Le préfet de police, excédé, hurle dans son talkie-walkie : « Éteignez-moi cette foutue lumière ! » Dont acte : quelques minutes plus tard, tout Sidi Youssef est plongé dans le noir.
Les renforts finissent par arriver et parviennent tant bien que mal à disperser les assaillants. La tension baisse d'un cran, et les éléments des forces s’effondrent, exténués, sur le gazon des terre-pleins ou à même le bitume. Vers 2h00 du matin, les équipes sont progressivement remplacées par de nouveaux arrivants déposés par une noria de fourgons. Le quartier offre un spectacle de désolation : voitures brûlées, panneaux de signalisation arrachés, feux tricolores détruits, bennes incendiées.
De premiers éléments du bilan commencent à nous parvenir. On parle de deux agences de transfert d'argent vandalisées. Le poste de police de Sidi Youssef Ben Ali a aussi été pris pour cible. Vers 3h00 du matin, c'est cette fois-ci l'entrée d'une agence bancaire qui est forcée. « Ils n'arriveront pas à accéder à l'argent en liquide, tu verras », parie un des journalistes sur place. Une vingtaine de minutes plus tard, des agents de la DGST, qui ont suivi notre discussion, viennent le contredire. « Ils ont bien réussi à avoir le cash. Des billets sont encore éparpillés par terre ». « Peut-on y aller ? », demande-t-on. « Même la police n'a pas pu y aller. Et même si on y va, c'est interdit pour vous. Il y a du cash qui jonche le sol », nous répond-on, avec un air grondeur.
Autour du même évènement, on entendra plus tard le préfet de police sermonner ses équipes. « Mais qu'est-ce que vous faites là, alors que vous avez des voitures brûlées, une banque éventrée et personne n'a pensé à faire un constat ? », tonne-t-il. Un rappel pour les procédures administratives, essentielles, qui avaient pendant un moment été mises de côté dans le feu de l'action.
À 4h00 du matin, on pense enfin à quitter les lieux. Mais il y a peu de chances d’y parvenir : au bout de ce fameux rond-point, nul taxi ne passe. Et aucun VTC ne daigne non plus s'y aventurer. On apprendra plus tard que la route est bloquée, sous le (faux) prétexte de panneaux indiquant des travaux. Faisant contre mauvaise fortune bon coeur, on continue à suivre les événements. Les policiers-motards ont réussi à faire déguerpir la bande qui avait attaqué l'agence bancaire. Ils parviennent même à intercepter un de ses membres.
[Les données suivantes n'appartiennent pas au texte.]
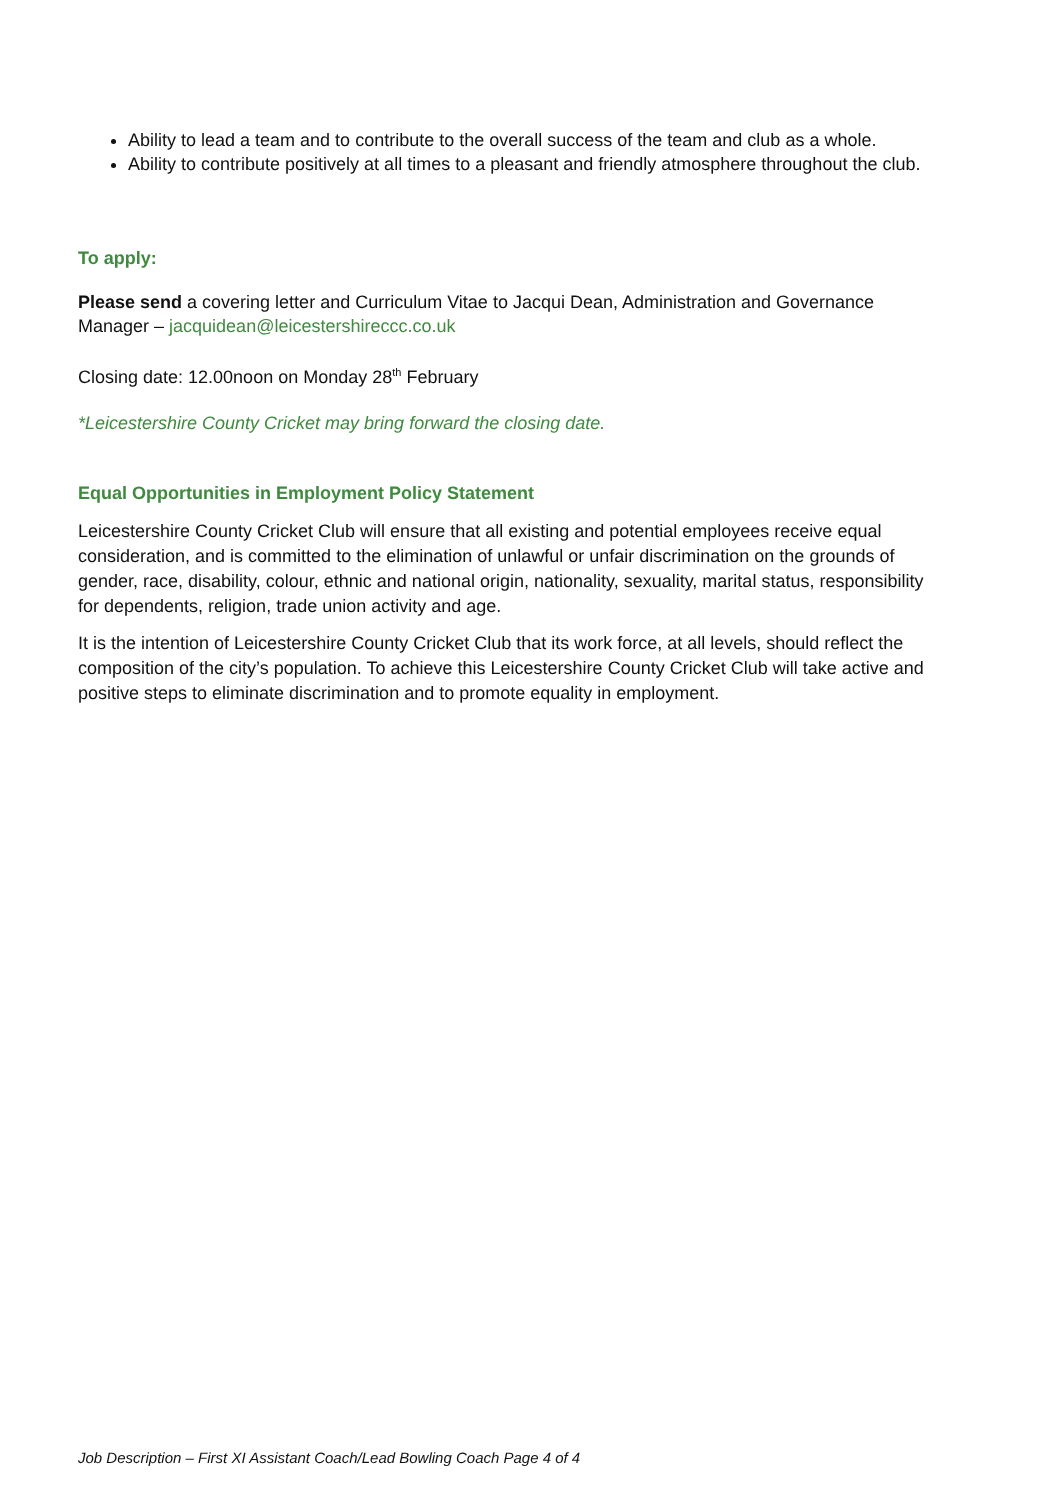Ability to lead a team and to contribute to the overall success of the team and club as a whole.
Ability to contribute positively at all times to a pleasant and friendly atmosphere throughout the club.
To apply:
Please send a covering letter and Curriculum Vitae to Jacqui Dean, Administration and Governance Manager – jacquidean@leicestershireccc.co.uk
Closing date: 12.00noon on Monday 28<sup>th</sup> February
*Leicestershire County Cricket may bring forward the closing date.
Equal Opportunities in Employment Policy Statement
Leicestershire County Cricket Club will ensure that all existing and potential employees receive equal consideration, and is committed to the elimination of unlawful or unfair discrimination on the grounds of gender, race, disability, colour, ethnic and national origin, nationality, sexuality, marital status, responsibility for dependents, religion, trade union activity and age.
It is the intention of Leicestershire County Cricket Club that its work force, at all levels, should reflect the composition of the city’s population. To achieve this Leicestershire County Cricket Club will take active and positive steps to eliminate discrimination and to promote equality in employment.
Job Description – First XI Assistant Coach/Lead Bowling Coach Page 4 of 4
C'est un frêle jeune homme qui est ramené à bord d'une moto, escortée par une quinzaine d'autres.
Aussitôt, il est récupéré par des éléments de la DGST qui l'emmènent dans un fourgon stationné à l'écart. On entend au loin des cris, des insultes, mais aussi les pleurs du jeune. Pour la dizaine d'hommes qui l'encerclent, l'objectif est clair : il faut recueillir auprès de lui le maximum d'informations sur ce qui s'est passé et sur ses complices. Combien sont-ils ? Qui sont-ils ? Les connaît-il ? Que fait-il ici ? A-t-il vu des armes ? On ne saura rien de ses éventuelles réponses, confidentialité des opérations oblige.
Au bout de la nuit, une majorité de journalistes finissent par quitter les lieux. Nous faisons de même après avoir réveillé des collègues du Desk pour venir nous "exfiltrer" en voiture. Derrière nous, Sidi Youssef Ben Ali reste livré au chaos, ravagé par les flammes et plongé dans l’enfer d’une nuit d’émeutes à Marrakech.